256 days before Belize-Guatemala referendum, GOB launches educational campaign
Friday, January 25th, 2013
There are just 256 days to go before Belizean electorates have to choose whether they want to settle the Guatemala-Belize territorial dispute at the International Court of Justice (ICJ). With that deadline in mind, the Government of Belize (GOB) launched an educational campaign on Wednesday January 23rd. The launching of the campaign saw the presence of the Head of State Representative in Belize, Governor General Sir Colville Young, the Prime Minister of Belize Dean Oliver Barrow, Leader of the Opposition Francis Fonseca of the People’s United Party, various parliamentarian, representative of the Belize Council of Churches, local Government Representatives and even students, all showing a united front in what is being referred to as a “bi-partisan and united” referendum campaign.
The referendum came about as part of the compromise made between Guatemala and Belize following several rounds of failed negotiations in an effort to peacefully settle Guatemala’s territorial claim over a portion of the country of Belize. The question that will be asked is, “Do you agree that any legal claim of Guatemala against Belize relating to land and insular territories and to any maritime territories pertaining to these territories, should be submitted to the International Court of Justice for final settlement and that it determine finally, the boundaries of the respective territories and areas of the parties?” Registered voters across Belize will have to vote YES or NO. But for Belizeans to make an informative decision that can determine the history (and future) of both nations, both Guatemala and Belize agreed, upon the recommendation of the Organization of American States (OAS) to engage in an internal educational campaign. The educational campaign will include detailed historical evidence that supports each country’s position, the pros and cons for Belize going to the ICJ and all the legal evidence that supports Belize’s case should Belizeans vote in favor of settling the claim via the international court.
“This, ladies and gentlemen is the questions that will undoubtedly dominate our national conversations and consciousness for many months to come,” said Opposition Leader Francis Fonseca. “The People’s United Party is obligated and committed to be a part of that national conversation.” Fonseca further explained that the PUP will also be engaging its party members in an internal campaign as part of the entire process. “At the end, (of the internal campaign) the Party will convene at a Party Council to adopt its official position on this question,” added Fonseca. “The education campaign must be free from bias and must present to the Belizean people a comprehensive, objective analysis, not only of the proposed question but also of the benefit and risk of submitting ourselves to the jurisdiction of the International Court of Justice.” Belizeans, highlighted Fonseca, should be educated fully on what is Guatemala’s legal claim over Belize as well.
For his part PM Barrow said that from 1962 the GOB has participated in every manner of negotiations in an attempt to settle once and for all and put and end to “a claim that we (Belize) have always maintained is completely unfair and unfounded.” All those attempts to settle the claim have been failed efforts pointed Barrow. “Consideration of going to the ICJ for legal resolution in order to vindicate our rejection of the claim was first seriously contemplated by Belize in 2005. That was around the time of the signing by Belize and Guatemala of the so-called framework agreement,” said PM Barrow.

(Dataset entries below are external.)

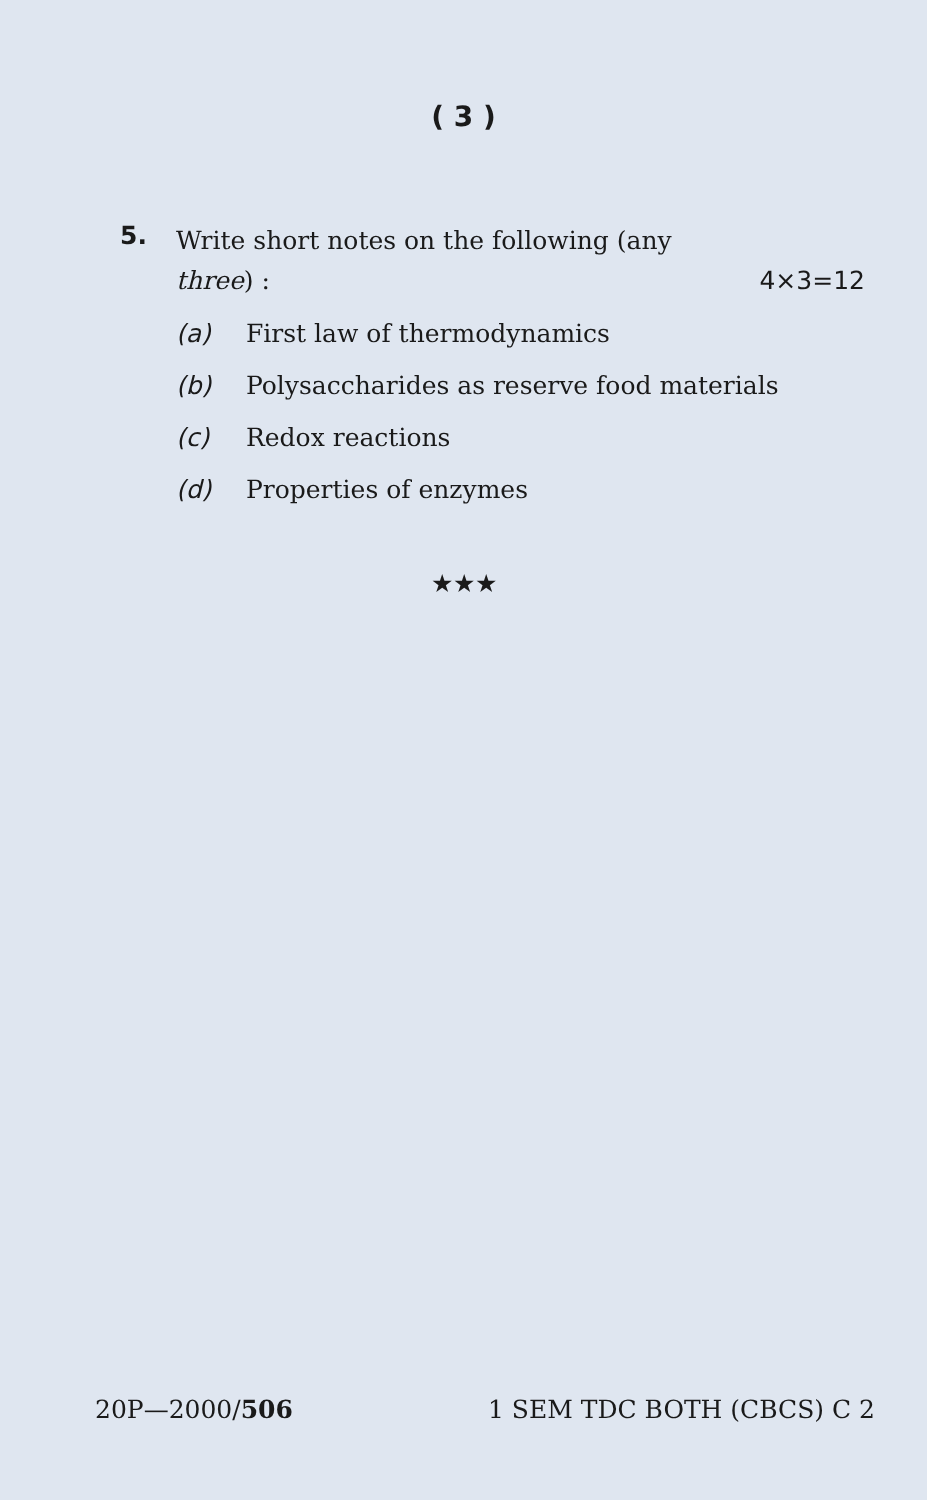( 3 )
5.
Write short notes on the following (any
three) : 4×3=12
(a) First law of thermodynamics
(b) Polysaccharides as reserve food materials
(c) Redox reactions
(d) Properties of enzymes
★★★
20P—2000/506 1 SEM TDC BOTH (CBCS) C 2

That agreement, explained the PM, proved to be yet another fruitless round of negotiations with Guatemala but made provision for the OAS to recommend to both countries that they attempt to refer the case to the ICJ if there was no resolution. “Belize and Guatemala, then confirm their willingness, to accept the recommendation subject to the approval of its citizens, which approval will be sought by a national referendum…The people of Belize will be asked to determine whether they agree that we go to court to seek the legal affirmation of Belize’s rejection of the Guatemalan claim. Government is committed and obliged to accept and embrace whichever decision the people make in way of vote in the referendum,” said Belize’s PM Barrow.
In his statement, Barrow made his position known that he will be voting YES to have the matter taken to the ICJ and also confirmed that his Cabinet has also taken a similar position. The PM, Leader of the United Democratic Party said that he will be making recommendation to his Party to adopt a resolution at its National Convention in February to endorse going to the ICJ. The PM said however that individually, each Belizean will have to determine, on their own and based on informed decision and facts, whether they want to subject the case to the ICJ.
The launching of the campaign received the endorsement of the Council of Churches, The Association of Evangelical Churches in Belize, The Mayor’s Association, The National Association of Village Councils, The National Association of Alcaldes, The Belize Chamber of Commerce, and The University of Belize Student Council, who all had representatives making remarks at the launching. The campaign will include media advertisements, public meetings and presentation, special presentation upon invitation and visits to various parts of the country. A simulation referendum has been scheduled for October 6, 2013.
A small impromptu protest was staged outside of the Radisson Forth George Hotel, where the launching was held. The protest followed the ejection of three individuals from the gathering for displaying banners rejecting going to the ICJ. As part of its commitment to its readers and this community, The San Pedro Sun will be having a series of articles in an attempt to educate the Belizean population about the process, the history of Guatemala claim’s over portion of Belize and the pros and cons of going to the ICJ.